Dans le texte source sur les militants arrêtés en Serbie, où Lihua Lan a-t-elle été arrêtée le 15 décembre ?

─── Texte source ───

D'après les témoignages, neuf des militants ont été arrêtés le dimanche 14 décembre, deux autres plus tard et au moins deux autres personnes ayant des liens avec le groupe ont été interdites d'entrée dans le pays à leur arrivée à l'Aéroport international de Belgrade Nikola Tesla. En raison de l'insuffisance des informations disponibles dans les médias ou en ligne, les faits sont encore, cependant, peu clairs. La déclaration d'Amnesty International fournit quelques détails sur l'un des militants détenus:

Une de ceux détenus, Lihua Lan, une citoyenne finlandaise, a été autorisée à entrer en Serbie, mais a été par la suite arrêtée à son hôtel le 15 décembre, et emmenée au Centre de détention de déplacement à Padinska skela. Elle a été informée qu’elle ne serait pas relâchée pour quitter le pays jusqu’à au moins ce vendredi, date de son vol de retour. Alors qu’Amnesty International comprend qu’elle est en possession des documents de voyage nécessaires, elle, ainsi que neuf Bulgares et un Slovaque, a été détenue sous l’Article 49 de la Loi sur les Etrangers, laquelle prévoit la détention jusqu’à l’expulsion pour “Un étranger dont l’identité n’as pas été confirmée ou qui ne possède pas de document de voyage. “

 

Des sites d'informations indépendants et des blogueurs locaux ont couvert l'histoire, remettant en question la légalité de l'action des autorités serbes. Le site d'informations indépendant OzonPress.net de Čačak a rapporté dans un article que les autorités avaient interdit la manifestation prévue des militants:

… Četiri uredno prijavljena skupa koja su ovim povodom trebalo da se održe na Trgu Republike u Beogradu ovih dana, pre dva dana su zabranjeni su od strane policije na nezakonit način i bez navođenja razloga, a prijavljivač skupa je podneo žalbu.

Sinoć, nešto pre 23 časa, beogradska policija je uhapsila 9 praktikanata Falun Gonga iz Bugarske, koji su se nalazili u hostelu u kojem su bili smešteni. Niko od njih nikada nije imao problema sa zakonom, a poznato je da su skupovi Falun Gong praktikanata uvek mirni i u skladu sa zakonom.

Policija nije dala razlog za hapšenje, a prema posljednjim nezvaničnim informacijama iz bugarske ambasade, ovih devet osoba se nalazi pritvoreno negdje izvan Beograda.

… Quatre manifestations régulièrement déclarées qui devaient avoir lieu sur la Place de la République à Belgrade ces jours ont été interdites il ya deux jours par la police d'une manière illégale et sans donner aucune raison, tandis que l'organisateur des rassemblements a introduit un appel [contre la décision].

Hier soir, un peu avant 23 heures, la police de Belgrade a arrêté neuf fidèles de Falun Gong provenant de la Bulgarie, qui avaient été localisés à l'auberge où ils logeaient. Aucun d'entre eux avait jamais eu auparavant de problèmes avec les autorités et il est de notoriété publique que les manifestations de Falun Gong sont toujours pacifiques et en conformité avec la loi.

─── Données affichées ───

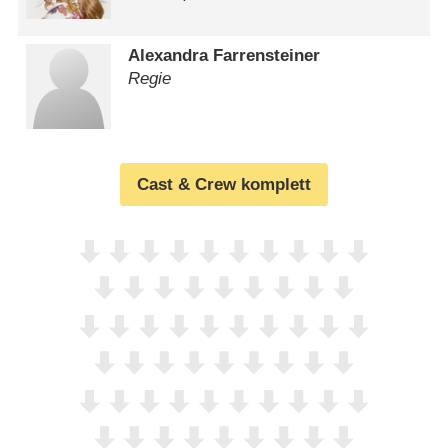
Alexandra Farrensteiner
Regie
Cast & Crew komplett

───

> **Corrigé de l'exercice**:
Elle a été arrêtée à son hôtel.